Williams also hasn't been thought of as a leader, something Pierce pointed to when he said his former teammate never wanted to be an MVP candidate and succumbed to the pressure of playing in New York.

Former coaches of Williams have always wondered which player will show up: the three-time All-Star capable of scoring 35 points in a playoff game, or the moody player who gets easily frustrated and lets his poor body language show on the court.

Williams also chose not to talk to reporters on the day the Nets had their exit interviews, which was disappointing to fans who wanted to hear what he had to say. All of this makes you wonder how his teammates feel about him and whether he still wants to be here.

It seems that both sides could benefit from a fresh start -- whether it’s via trade, stretch provision or buyout. And it seems that now is the time to make that happen.

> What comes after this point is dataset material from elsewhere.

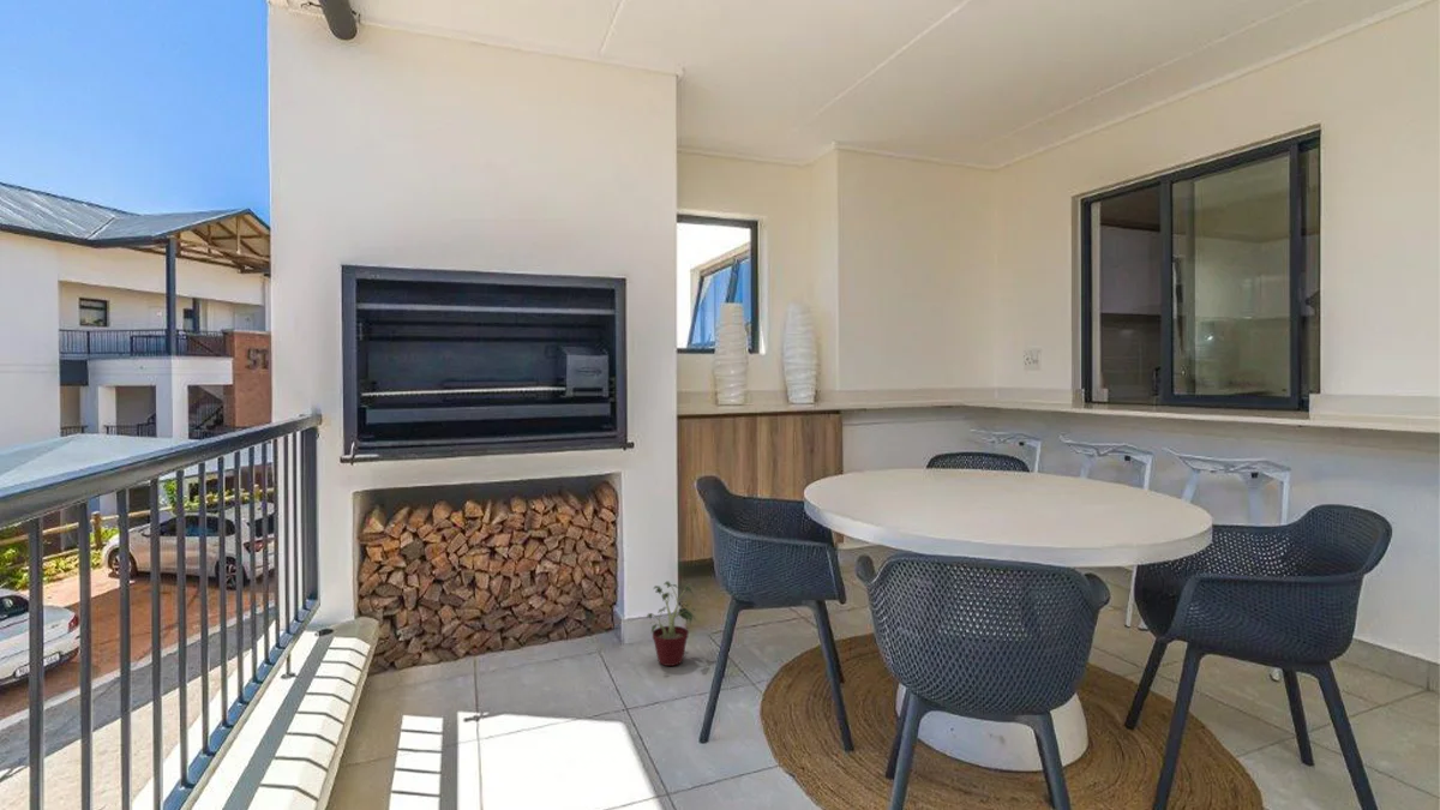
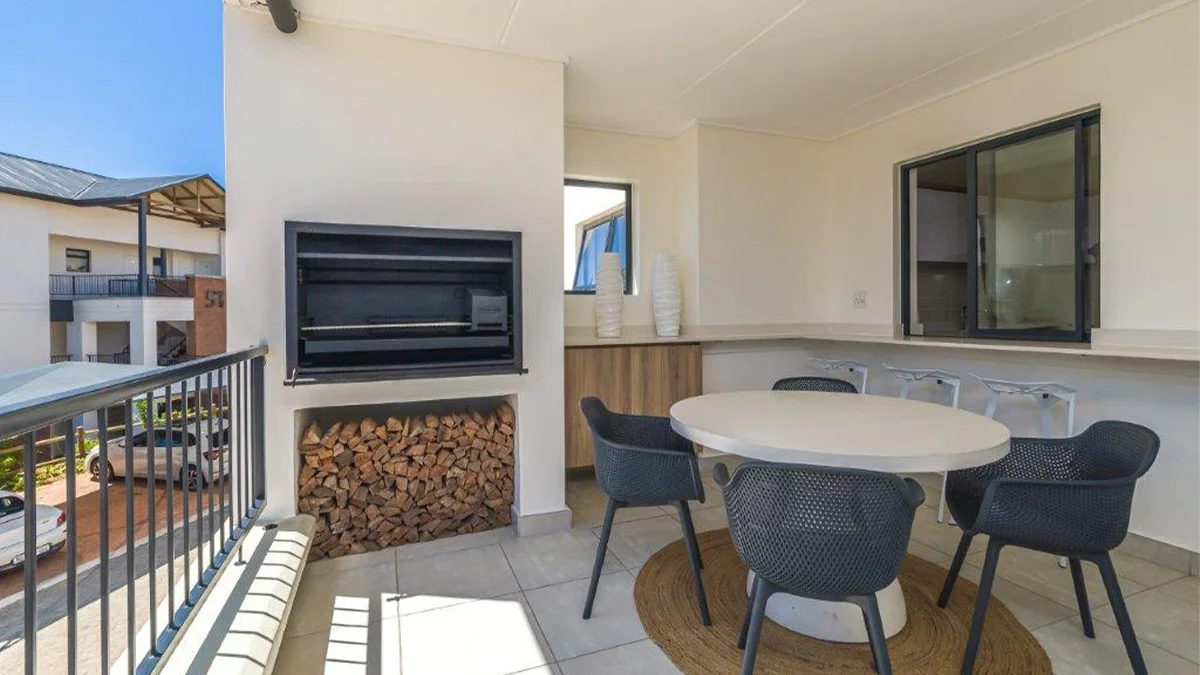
- potted plant [646,581,697,667]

King for several more years?

Lowe, in his Tuesday column, also notes that there have been serious rumblings that the Nets and GM Billy King are on the verge of a contract extension. I heard similar things around the end of the regular season but wasn't able to confirm them. King, who is entering the final year of his deal in 2015-16, has made some ill-fated big moves during his tenure with the Nets, but ownership has repeatedly praised him.

It is possible that King may end up making some changes in the front office, however. Assistant GM Bobby Marks, who specializes in cap management, did not have his May 1 option picked up. He’s still working with the team, and could still be extended. The Nets will make a decision on Marks and other members of the front office at a future date. Marks has been with the Nets for the past 20 seasons.

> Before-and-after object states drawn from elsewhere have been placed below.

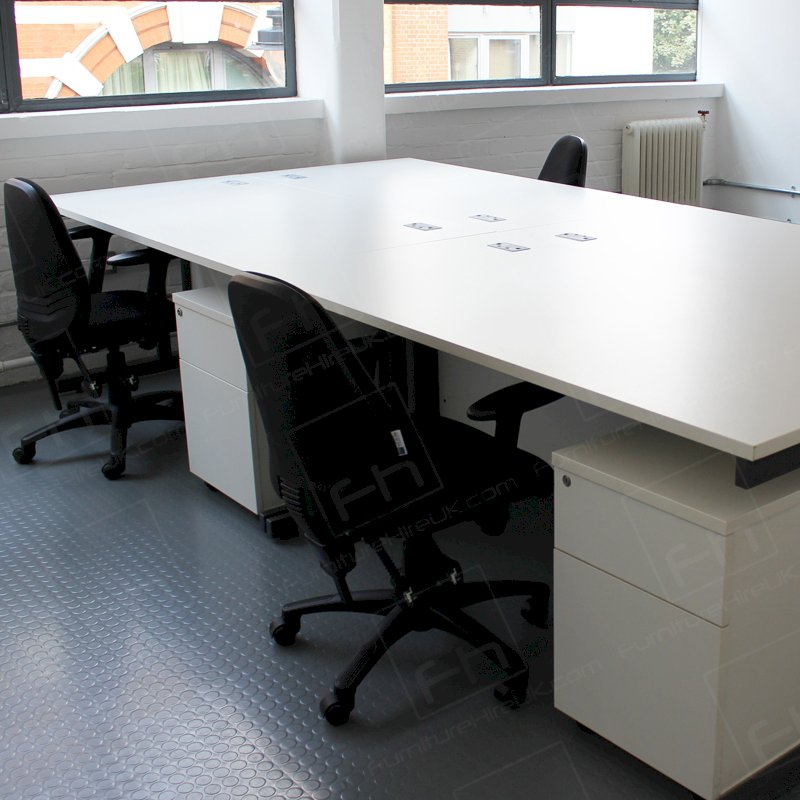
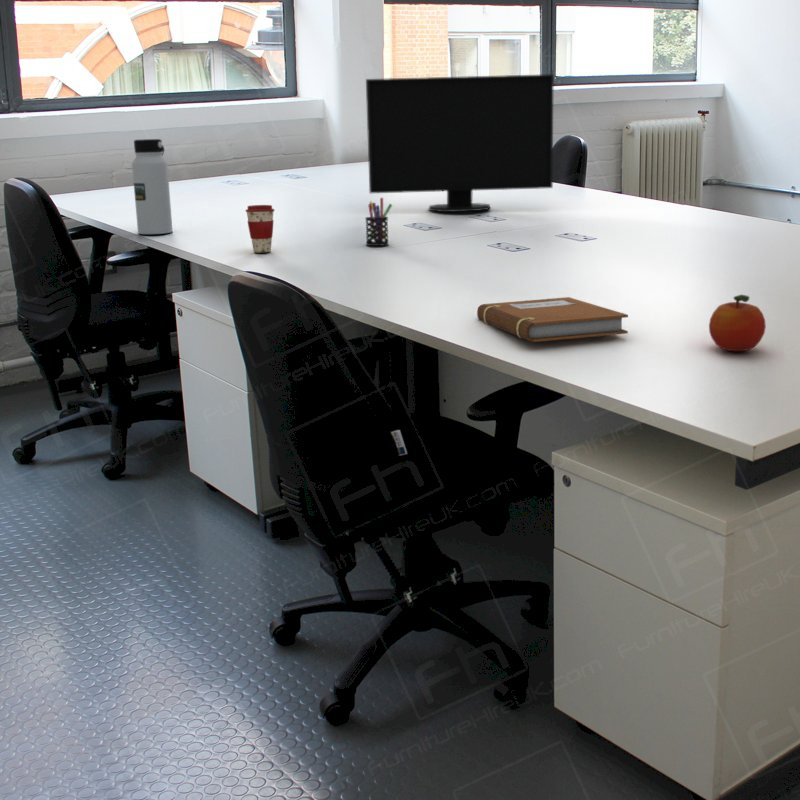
+ fruit [708,294,767,352]
+ pen holder [364,197,393,247]
+ notebook [476,296,629,343]
+ coffee cup [245,204,276,254]
+ water bottle [131,138,174,235]
+ computer monitor [365,73,555,213]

Interesting thought on Brook

The prevailing feeling is that Lopez is almost certain to opt out so he can get a multiyear deal. There was some thought that he could opt in to the final year of his contract and then test the free-agent market in the summer of 2016, when the cap will increase greatly thanks to the new national TV deal.

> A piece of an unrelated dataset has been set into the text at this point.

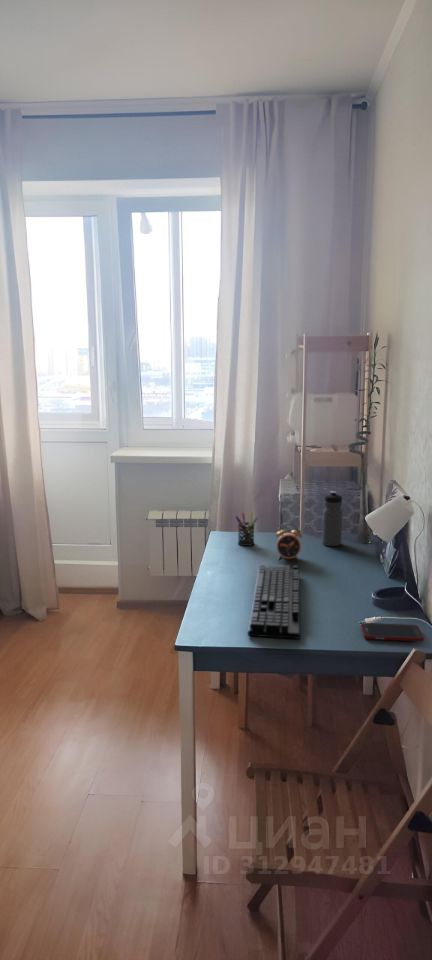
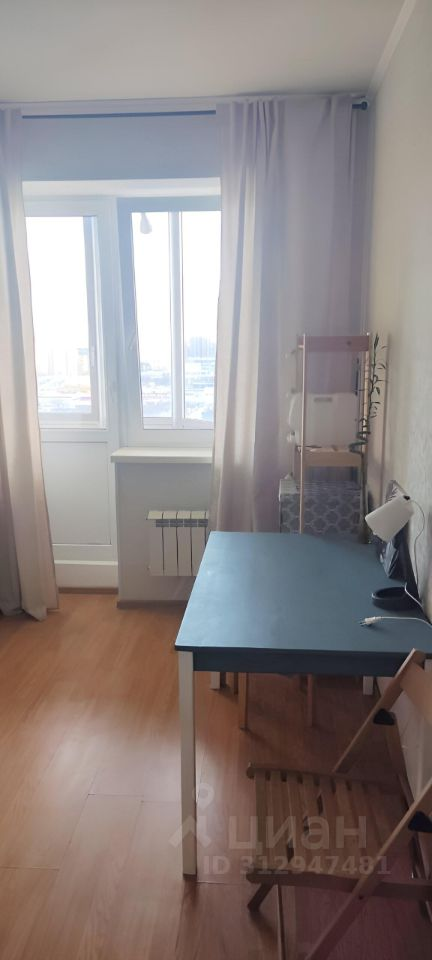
- alarm clock [275,523,303,563]
- water bottle [321,490,343,547]
- cell phone [360,622,425,642]
- pen holder [234,511,259,547]
- keyboard [247,563,301,640]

But one source recently had an outside-the-box idea: He suggested Lopez could sign a two-year max contract with a third-year player option. That way, the 27-year-old center would be eligible to opt out and become a free agent in 2017-18. As ESPN.com’s Marc Stein reported, the NBA is projecting the cap to be $108 million that season and the luxury tax to be $127 million.

In 2018-19, those numbers go down to $100 million and $121 million. So Lopez would be a free agent at the cap’s projected high point. The multiyear deal would also enable Lopez to protect against further injury. The Nets have made it clear that they want to re-sign Lopez and frontcourt mate Thaddeus Young.